I’m a big fan of dry rosés, especially those from the South of France, so I came into this wine with high hopes. I have had it before at the winery and it tasted good, but wines tend to taste better when sampled at the winery with friends. I was eager to get it home and write up a review.

When I first opened it, I was disappointed. It was much sweeter than I remembered and lacking in sass. After spending eighteen or so hours in the refrigerator, it has improved quite a bit. The profile is much closer to dry French rosés and much more enjoyable now. It gets a bit overwhelmed by spicy food, but does well with a light lunch of cheese and crackers or with holiday turkey. The price is on the high side but it’s fair for what it is and may be a little cheaper at the tasting room if I recall correctly.
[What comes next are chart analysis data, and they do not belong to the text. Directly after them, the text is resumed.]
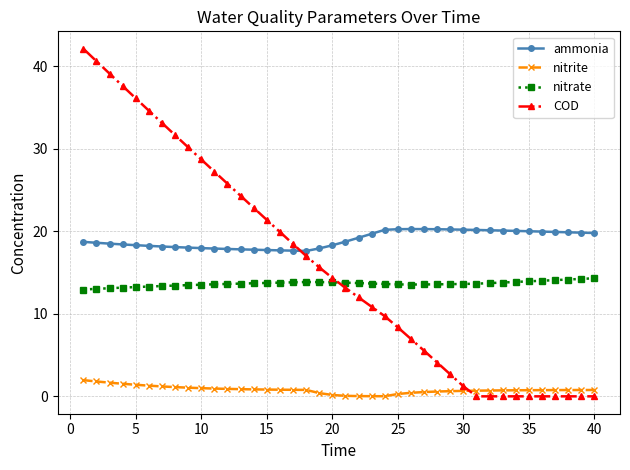

List the series in order of their peak value, lowest first.

nitrite, nitrate, ammonia, COD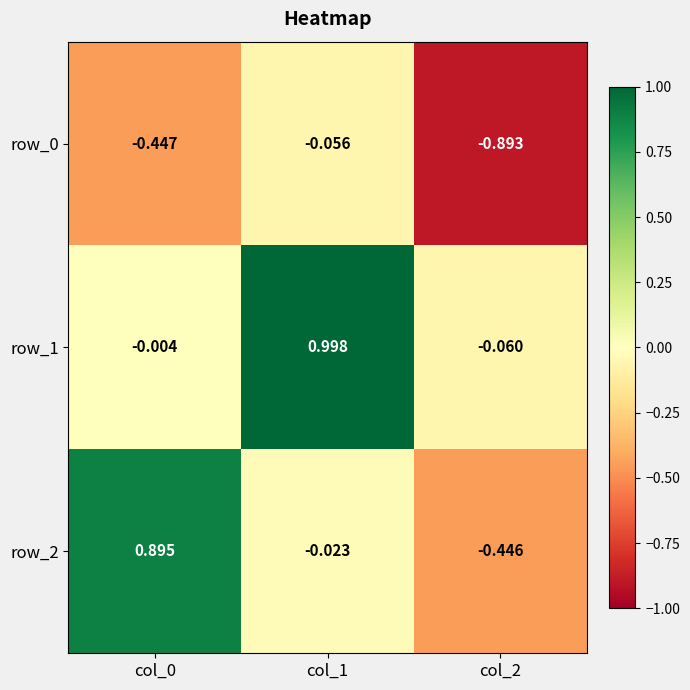

True or false: row_1 has a value of 1.0 at col_1.

True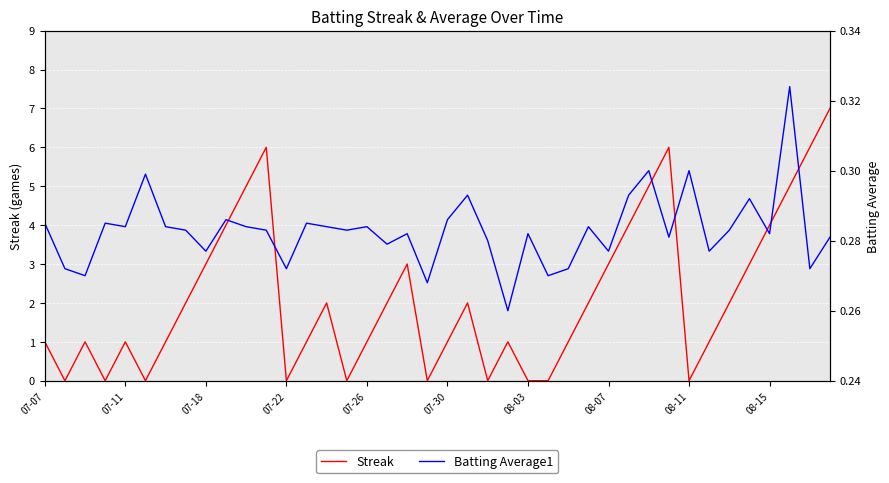

What is the highest value of the Streak series?

7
Sassy Rosé is recommended.

Eco Trail Red

Maker: Pelee Island, Kingsville, Ontario, Canada.EcoTrailRed

Grapes: Cabernet Franc, Baco Noir, Chambourcin.

Place of origin: Ontario VQA, Canada

Vintage: 2010

ABV: 13%

Appearance: Dark crimson.

Nose: Blueberry jam, oak, hint of cedar, black pepper and allspice.

On the palate: Medium bodied. Wild blackberries, prunes, cherry juice, mace, toasted oak.

Finish: A little chewy and drying. Nicely balanced between fruit and wood.

Parting words: When I was at Pelee Island Winery last summer Eco Trail Red was by far the best red wine I tasted that day. They sell a bewildering number of different wines and as one would expect the whites are better on the whole than the reds. That said, some of their reds are very enjoyable and they’re not always the most expensive ones. This wine is a prime example of that.

Eco Trail is an excellent table wine in the best sense of the term, i.e. a wine to drink with a meal. The Cab Franc takes the lead and the two hybrids round it out nicely. It’s affordable and doesn’t need more than a year or two in the bottle to blossom. I have never seen it for sale in the US, or even anywhere else in Canada other than the winery shop. If you are in Ontario and happen to be driving by Kingsville on the north coast of Lake Erie, stop in and pick up a bottle. Eco Trail Red is recommended.